Afname voortijdig schoolverlaters grootst onder Turkse en Marokkaanse mannen

Behalve de voortijdige uitval per schooljaar is ook bekend hoe groot de totale groep jongeren van 18 tot 25 jaar zonder startkwalificatie is. Ook deze groep is kleiner geworden ten opzichte van tien jaar geleden, waarbij de krimp het grootst is bij mannen met een Turkse of Marokkaanse achtergrond. Bij deze groep nam het aandeel zonder startkwalificatie af van 23,6 procent in 2009 naar 16,1 procent in 2019. Bij de mannen met een Surinaamse of Antilliaanse achtergrond betrof het een afname van 18,9 procent naar 11,7 procent. Bij de vrouwen met een Surinaamse of Antilliaanse achtergrond was de daling van vergelijkbaar niveau (van 12,1 procent naar 5,2 procent). Bij de vrouwen met een Turkse of Marokkaanse migratieachtergrond was de afname het kleinst (van 10,9 procent naar 7,7 procent). Vrouwen met een Nederlandse achtergrond en vrouwen met een Surinaamse of Antilliaanse achtergrond hebben het vaakst een startkwalificatie: respectievelijk 5,0 procent en 5,2 procent heeft geen startkwalificatie. Dit is 2,7 procentpunt lager dan vrouwen met een Turkse of Marokkaanse achtergrond.

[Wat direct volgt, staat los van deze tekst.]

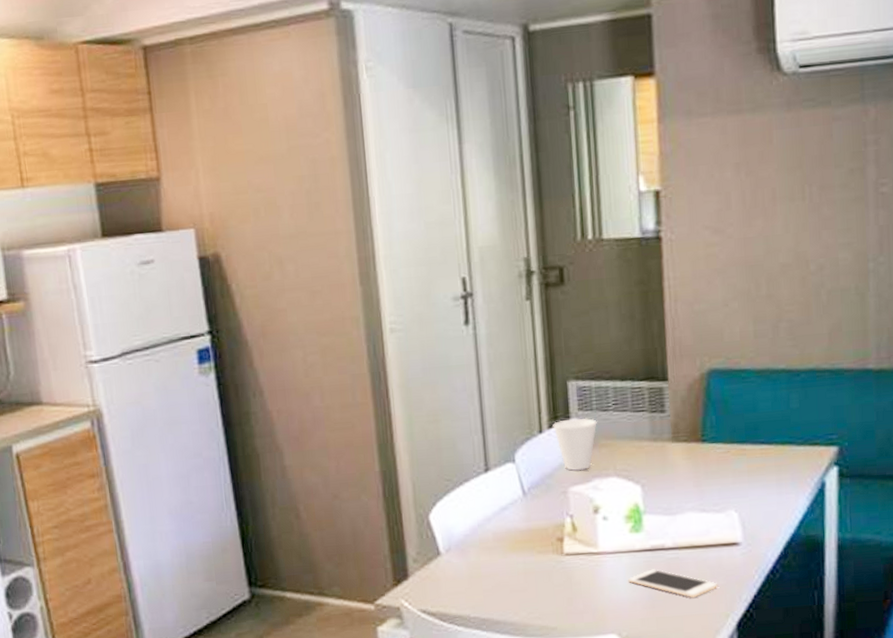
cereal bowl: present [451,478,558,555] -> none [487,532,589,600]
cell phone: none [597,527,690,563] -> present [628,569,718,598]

Mannen hebben vaker geen startkwalificatie dan vrouwen, ongeacht hun migratie­achtergrond. Net als in 2009, is in 2019 het aandeel mannen met een Nederlandse achtergrond zonder startkwalificatie (8,4 procent) aanzienlijk lager dan dat van mannen met Turks/Marokkaanse (16,1 procent) of Surinaams/Antilliaanse achtergrond (11,7 procent).

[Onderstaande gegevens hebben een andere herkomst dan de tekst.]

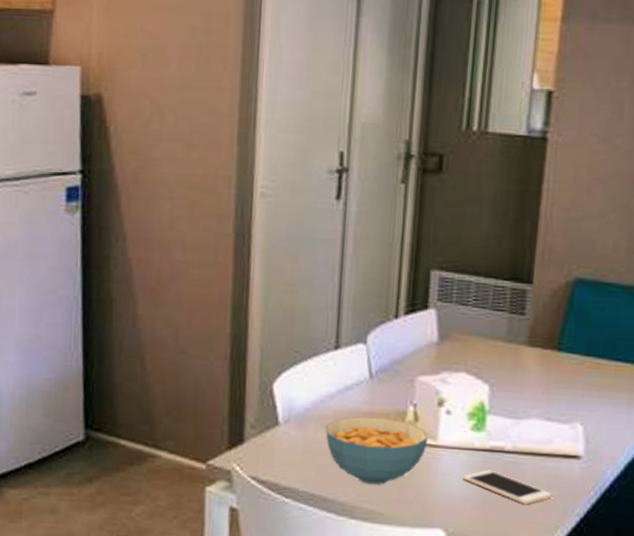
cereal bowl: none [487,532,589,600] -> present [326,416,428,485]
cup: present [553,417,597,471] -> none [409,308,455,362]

2.12 Voortijdig schoolverlaters, 18 tot 25 jaar, naar achtergrond (%)
Achtergrond 2019 2009
Nederlands . .
Mannen 8,4 12,5
Vrouwen 5,0 8,6
Turks/Marokkaans . .
Mannen 16,1 23,6
Vrouwen 7,7 10,9
Surinaams/Antilliaans . .
Mannen 11,7 18,9
Vrouwen 5,2 12,1

Studenten met niet-westerse achtergrond iets ouder bij afstuderen

Studenten met een niet-westerse migratieachtergrond waren gemiddeld ruim een jaar ouder dan studenten met een Nederlandse achtergrond wanneer zij in 2018/’19 afstudeerden voor een voltijdstudie in het hoger onderwijs. Hbo’ers met een Antilliaanse achtergrond die een hbo-bachelor halen zijn ruim 25 jaar oud, bij de andere groepen lag de gemiddelde leeftijd tussen de 24,3 en 24,8 jaar. Gediplomeerden met een Nederlandse achtergrond zijn gemiddeld ruim 23 jaar als zij een hbo-bachelor diploma halen.

Bij wo-bachelors zijn de verschillen in leeftijd iets kleiner. Studenten met een Nederlandse achtergrond halen gemiddeld net voor hun 22e een wo-bachelor diploma, voor studenten met een niet-westerse achtergrond ligt de leeftijd tussen 22,6 en 22,9 jaar. Bij wo-masters zijn de verschillen tussen de groepen iets groter dan bij wo-bachelors. Jongeren met een Nederlandse achtergrond zijn gemiddeld 24,6 jaar oud als ze hun wo-master afronden, terwijl jongeren met een Marokkaanse achtergrond iets ouder zijn: gemiddeld 25,2 jaar. Bij jongeren met een andere niet-westerse migratieachtergrond ligt de leeftijd bij afstuderen iets hoger dan onder jongeren met een Marokkaanse migratieachtergrond. Leerlingen met een Turkse achtergrond zijn met gemiddeld 25,9 jaar het oudst wanneer zij afstuderen voor een wo-master.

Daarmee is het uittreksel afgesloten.